I have been a part of a team going to Washington DC every other week all year, talking to Republicans in the House. So far, it looks like TPA will not pass the House thanks to Democrats and Tea Party members that understand what the stakes are -- at least from their own points of view. Democrats have been heard this tune before and do not want to be fooled again. Meanwhile, many in the Tea Party are for so-called "free trade," but they are not willing to pass such agreements at the expense of the Constitution.
There are three ways our Founding Fathers designed our government to allow for amending the Constitution, all in ways to create a balance of power. Article V gives power to Congress by a vote of two thirds from both Houses. It also allows for two thirds of the States to call for a Convention for proposing Amendments.
However, there is one more. Article VI states that treaties are "the supreme Law of the Land," in spite of the very Constitution itself. The president may, in a sense, amend the Constitution through diplomacy and the vote of two thirds of the Senators, according to Article II, Section 2 of the Constitution.
This, in effect, makes treaties a form of Constitutional Amendment. If, for example, Congress approved a treaty that voided the Second Amendment, all Americans would legally lose the right to bear arms. While the right would hate it, this would be perfectly Constitutional.
This treaty clause includes our agreements with the United Nations, the International Monetary Fund, the World Trade Organization, etc. This also includes our agreements with other countries in trade, such as the North American Free Trade Agreement, the Trans-Pacific Partnership and other trade agreements that President Obama is currently working on.
Some will falsely argue that this is not true, as these are Executive Agreements. A treaty, they would argue, must have the vote of two thirds of the Senators. So, Executive Agreements -- which only need 51 percent of the votes from both houses of Congress -- are not treaties. But this isn't correct both in legal reality and in practice.
It is easy to see that when using TPA, given to the Executive office by Congress, the Senate is giving up its power to ratify treaties in the manner prescribed by our Founding Fathers. While Executive Agreements are not new, the United States did far more Executive Agreements than treaties in the first fifty years of the existence of our nation, TPA was not used back then. The first TPA was not written until the 1970's. The Executive Agreements may have been a loophole without TPA, but with it the argument can be made that the Senate gave up its need for a two thirds vote for an agreement to be a treaty.
However, even this argument is moot. The third branch of government, the Supreme Court, has stated that Executive Agreements are in fact treaties and are thus the supreme Law of the Land. In 1912, the Supreme Court ruled this so in B. Altman & Company v. United States No. 228. The question was asked if a U.S. court could make a ruling on a case where the treaty was an Executive Agreement, rather than a treaty by the Constitutional definition. The court ruled that "a treaty is defined as a compact made between two or more independent nations, with a view to the public welfare."
They went on to conclude:
"If not technically a treaty requiring ratification, nevertheless it was a compact authorized by the Congress of the United States, negotiated and proclaimed under the authority of its President. We think such a compact is a treaty under the circuit court of appeals act, and, where its construction is directly involved, as it is here, there is a right of review by direct appeal to this court."

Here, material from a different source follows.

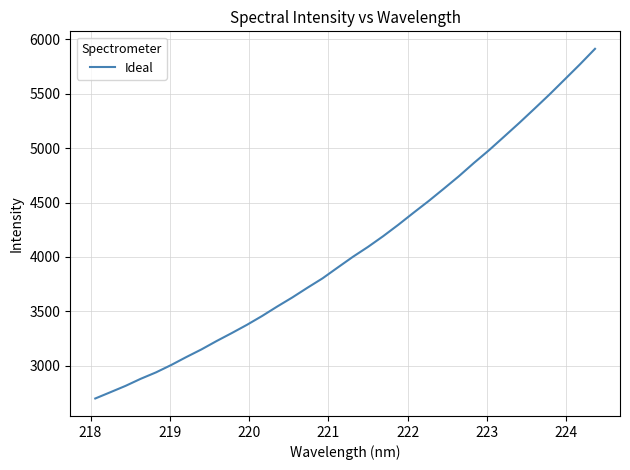

What is the sum of all values?

138517.0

Thus, the Executive Agreement would not be trumped by the Constitution, as the Supreme Court has ruled as an agreement between two countries it is a treaty and thus the Law of the Land.
Even if this ruling were to be ignored, the fact remains that we bow to these agreements, even when they go beyond their scope. Look at the recent WTO ruling on the U.S. COOL law. Nowhere in the WTO nor in any of our trade agreements have we agreed not to label our food. Yet time and time again the WTO ruled COOL illegal using a test that we never agreed to. Now, we will likely lose our food labeling, which is a shame. We know our iPhones are made in China and where our shirts come from, but the WTO won't let us label the food we put inside our bodies.
Clearly, the WTO is the supreme Law of the Land.
The Founding Fathers didn't want a king, that's why the bulk of power in government was given to the Congress. The president signs or vetoes laws and the Supreme Court makes rulings based on these laws as prescribed by the Constitution, our treaties, and Executive Agreements. Yet these new agreements not only tie the hands of Congress, they also make our courts irrelevant as cases go to the WTO and relevant trade agreement tribunals instead. TPA allows the president to write the implementing legislation that change our current laws and Congress gets an up or down vote -- no amendments. These make our courts and our Congress inept creating a king of the president, bound by foreign supranational bodies that appear to be managed more by corporations than governments.
While this may sound like a right-leaning argument, the fact is that Americans need to stand up as sovereignty lost by our Constitutional government is power gained by corporate America and the 1 percent. This is an issue that both the right and the left agree on, they just don't realize it due to conflicting talking points. The fact is that everyone, regardless of political preferences, must contact their Representative in the House now. If they are right leaning, let them know you do not support TPA on sovereignty grounds. If they are left, tell them you do not support TPA as free trade ships jobs overseas. Either way, speak up, speak out, and speak often before we lose the right to speak at all.